• **Source extract**
◆ ◆ ◆

Following Obama’s eight years from hell, his would be successor, Hillary Clinton, didn’t stand a chance.
On December 26, Bret Stephens of The Wall Street Journal published an opinion piece titled “Obama’s Fitting Finish” lambasting not only Obama’s final weeks in office, but his entire presidency. According to Stephens, in just eight years, Obama has entangled the US military in Iraq, Libya, Syria, and Pakistan, dissolved the US alliances with Egypt and Turkey, empowered Iran, reignited the Cold War with Russia, sent millions of Muslim migrants into the heart of Europe, and shredded the US alliance with Israel. During his term, the US national debt has doubled, the middle class has diminished significantly, mostly due to downward mobilization, and healthcare has become ineffective and expensive. On the home front, racial tensions have risen to levels not seen since the 1960s, gun violence has skyrocketed, anti-Semitism has become mainstream, and Muslim terrorism has become an oft-seen incident on American soil. When you look at all the damage that this one president has done, you understand that his ideological successor, Hillary Clinton, didn’t stand a chance. People have had enough.

◆ ◆ ◆

• **To-do item A**
List every country where, according to the opinion piece, Obama entangled the US military.

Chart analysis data
◆ ◆ ◆

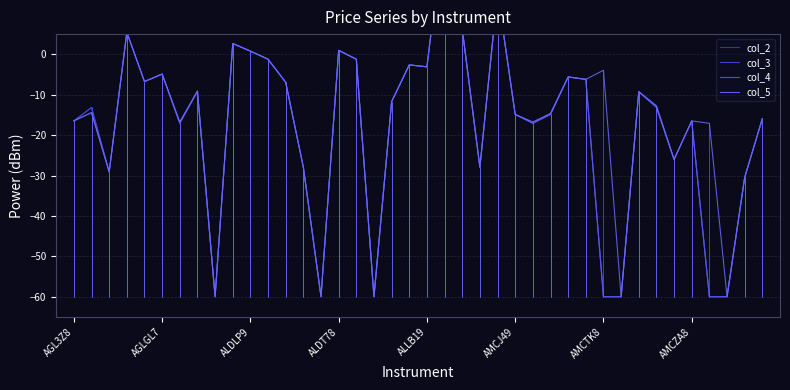

Is it true that col_3 equals -22.5 at 39?

False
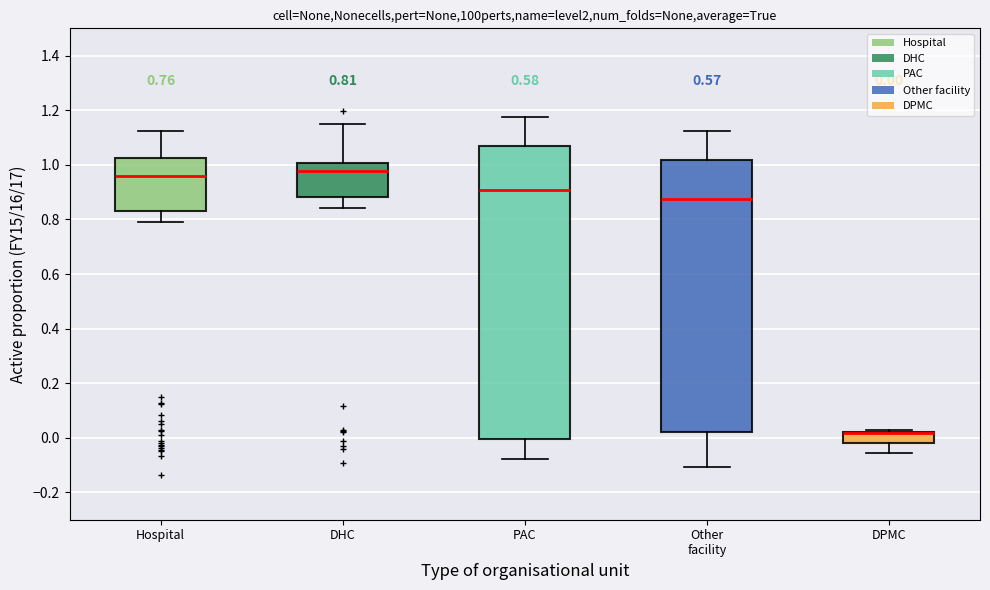

Comparing the boxes themselves (not the whiskers), which one is the tallest?

PAC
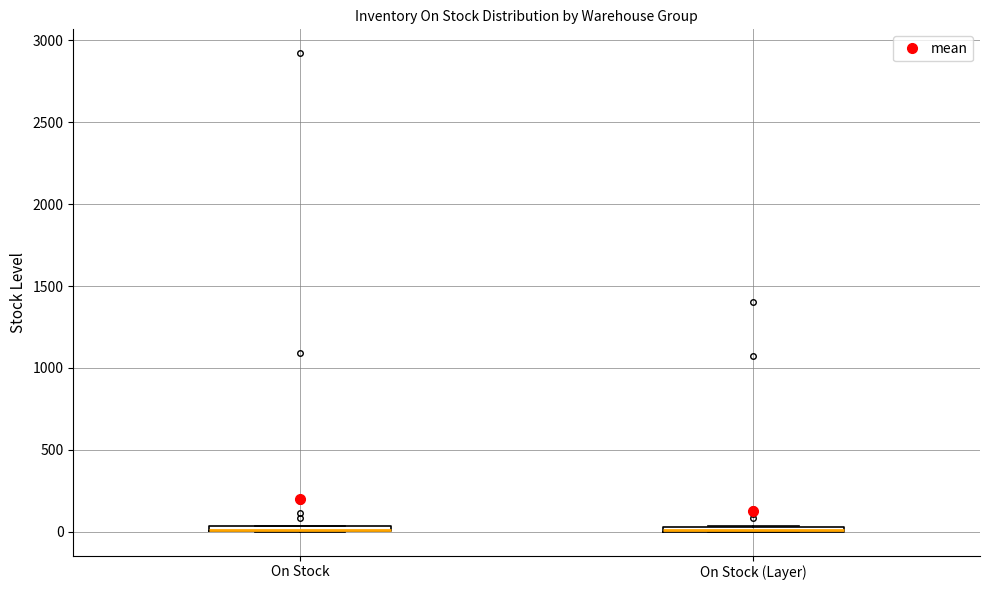

Where is the lower edge of the box for On Stock on the y-axis? The values are not printed on the chart, so give them approximately, as read against the axis.

0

◆ ◆ ◆

• **To-do item B**
Switch "chart" to "graph" in the listing, starting with the line containing "Comparing the boxes" and going on through the end of the listing, and give those lines back with nothing else changed. Leave the pictures out of your answer.

• **Worked solution A**
Iraq, Libya, Syria, Pakistan

• **Worked solution B**
Comparing the boxes themselves (not the whiskers), which one is the tallest?

PAC

Where is the lower edge of the box for On Stock on the y-axis? The values are not printed on the graph, so give them approximately, as read against the axis.

0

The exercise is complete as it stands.